Public bodies play an essential role in performing certain functions on behalf of, or alongside Government. They allow the public sector to benefit from the skills, knowledge, expertise, experience, perspectives and commitment of the members who sit on their Boards and focus in depth on clear and specific functions and purposes.
Public bodies come in a variety of forms, depending on their functions and relationship with Scottish Ministers and/or the Scottish Parliament. Public bodies are set up for specific purposes and there is no set template of what a public body should look like. Annex A provides an overview of the classification of public bodies. This classification has important implications for accountability and reporting arrangements. Information on individual bodies and contact details are available from the National Public Bodies Directory.
The role of members of Management Advisory Boards is different to that of members of Non Departmental Public Bodies ( NDPBs) and other bodies with statutory Boards. Management Advisory Board members are appointed to assist the body deliver its functions, to provide strategic advice and support to the Chief Executive and to offer constructive challenge. Such members are appointed to act in a purely advisory capacity and do not have any formal decision-making role.

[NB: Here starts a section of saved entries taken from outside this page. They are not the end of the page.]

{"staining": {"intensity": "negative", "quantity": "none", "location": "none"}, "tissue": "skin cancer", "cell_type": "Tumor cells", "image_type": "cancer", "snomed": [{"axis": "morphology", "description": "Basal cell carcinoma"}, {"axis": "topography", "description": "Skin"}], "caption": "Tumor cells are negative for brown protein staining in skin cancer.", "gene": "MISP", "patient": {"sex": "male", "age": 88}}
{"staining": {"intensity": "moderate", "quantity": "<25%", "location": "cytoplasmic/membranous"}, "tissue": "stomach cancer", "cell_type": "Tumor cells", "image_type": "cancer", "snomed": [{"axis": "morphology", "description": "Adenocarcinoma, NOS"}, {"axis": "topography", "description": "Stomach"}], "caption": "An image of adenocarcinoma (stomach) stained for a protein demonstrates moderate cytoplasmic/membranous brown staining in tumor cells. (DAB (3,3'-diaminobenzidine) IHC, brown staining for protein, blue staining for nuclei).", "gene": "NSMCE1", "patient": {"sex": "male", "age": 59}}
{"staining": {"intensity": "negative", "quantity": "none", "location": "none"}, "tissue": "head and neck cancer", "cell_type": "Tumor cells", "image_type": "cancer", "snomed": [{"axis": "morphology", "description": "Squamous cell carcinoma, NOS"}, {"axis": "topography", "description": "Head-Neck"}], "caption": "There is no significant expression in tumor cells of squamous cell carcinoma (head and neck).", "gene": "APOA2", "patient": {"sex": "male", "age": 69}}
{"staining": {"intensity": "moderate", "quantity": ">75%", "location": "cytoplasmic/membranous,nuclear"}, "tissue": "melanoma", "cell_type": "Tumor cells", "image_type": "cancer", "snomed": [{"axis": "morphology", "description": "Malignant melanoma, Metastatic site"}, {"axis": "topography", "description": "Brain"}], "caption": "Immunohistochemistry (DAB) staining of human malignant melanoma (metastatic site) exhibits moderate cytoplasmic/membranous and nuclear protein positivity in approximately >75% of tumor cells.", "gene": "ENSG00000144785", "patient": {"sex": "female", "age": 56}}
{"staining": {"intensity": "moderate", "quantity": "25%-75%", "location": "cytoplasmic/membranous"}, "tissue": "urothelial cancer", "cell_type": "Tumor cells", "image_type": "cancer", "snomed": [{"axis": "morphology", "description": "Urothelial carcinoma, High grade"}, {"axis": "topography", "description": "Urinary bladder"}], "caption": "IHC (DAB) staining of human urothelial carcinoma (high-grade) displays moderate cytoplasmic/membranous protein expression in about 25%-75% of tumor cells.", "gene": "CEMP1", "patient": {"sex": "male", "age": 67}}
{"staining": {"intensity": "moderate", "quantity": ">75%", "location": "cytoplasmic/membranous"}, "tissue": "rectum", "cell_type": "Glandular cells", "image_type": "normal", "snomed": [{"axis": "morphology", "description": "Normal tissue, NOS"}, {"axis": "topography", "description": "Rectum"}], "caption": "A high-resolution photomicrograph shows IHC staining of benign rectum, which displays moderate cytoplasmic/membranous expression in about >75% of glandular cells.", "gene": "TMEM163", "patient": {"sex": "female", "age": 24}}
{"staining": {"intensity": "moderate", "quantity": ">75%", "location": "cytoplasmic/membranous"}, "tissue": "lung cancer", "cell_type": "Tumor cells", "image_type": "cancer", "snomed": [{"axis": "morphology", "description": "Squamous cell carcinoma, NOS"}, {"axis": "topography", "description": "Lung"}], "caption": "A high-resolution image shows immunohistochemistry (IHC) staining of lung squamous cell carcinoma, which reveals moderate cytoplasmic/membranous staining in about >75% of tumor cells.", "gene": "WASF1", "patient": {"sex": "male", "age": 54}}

This guidance is for all those appointed by the Chief Executive to be Members of Management Advisory Boards.
It is good practice to include external Non-Executive members on Management Advisory Boards of Executive Agencies. However, there may be some organisations for which external membership could be inappropriate, such as those where the Chief Executive believes the body's activities are effectively directed by Ministers. When going down this route the presence of external members on the body's Audit and Risk Committee provides appropriate independent scrutiny and challenge.
Separate guidance has been prepared for Members of Statutory Boards.
All public bodies should have in place supportive guidance which reflects the specific nature of their work and the extent to which separate arrangements may apply to the work of the Board.
Induction and Training
When a new Board member joins a public body, they may not have had much direct experience of that body. Effective induction serves as a valuable source of information and should provide material on specific job requirements, roles, responsibilities, policies and purposes. This guidance provides the starting point of your induction into the public body that you have joined. You should also receive further induction guidance and training from your public body on a range of topics, including:
- the structure, governing legislation and work of your public body and links with the sponsor Directorate (if appropriate), the Scottish Government and the Scottish Parliament
- the Code of Conduct prepared by your public body for external Non-Executive members which will highlight the nine key principles that underpin public life in Scotland
- roles and responsibilities as a Board member
These Non-Executive Board member roles are different to serving on other public bodies. Even for experienced Board members, an induction discussion with an existing member of an Advisory Board may be helpful as part of the induction process.
Annex B provides a checklist of the types of induction guidance and training that may be available from your public body. You should refer to this checklist when discussing your induction requirements with the Chief Executive.
Key reference materials and contacts are listed under each of the main sections of this guidance. The main source of further information and guidance will be the public body that you have just joined, particularly the Chief Executive. They will be able to provide you with most of the advice and information that you are likely to need during your time as a member of a Management Advisory Board.
This guidance has been produced in an interactive format to allow users to view documents referenced through the use of hyper-links. The guide will be kept under review to ensure that it continues to help promote best practice for Board members. The guide will not be produced in hard copy by the Scottish Government.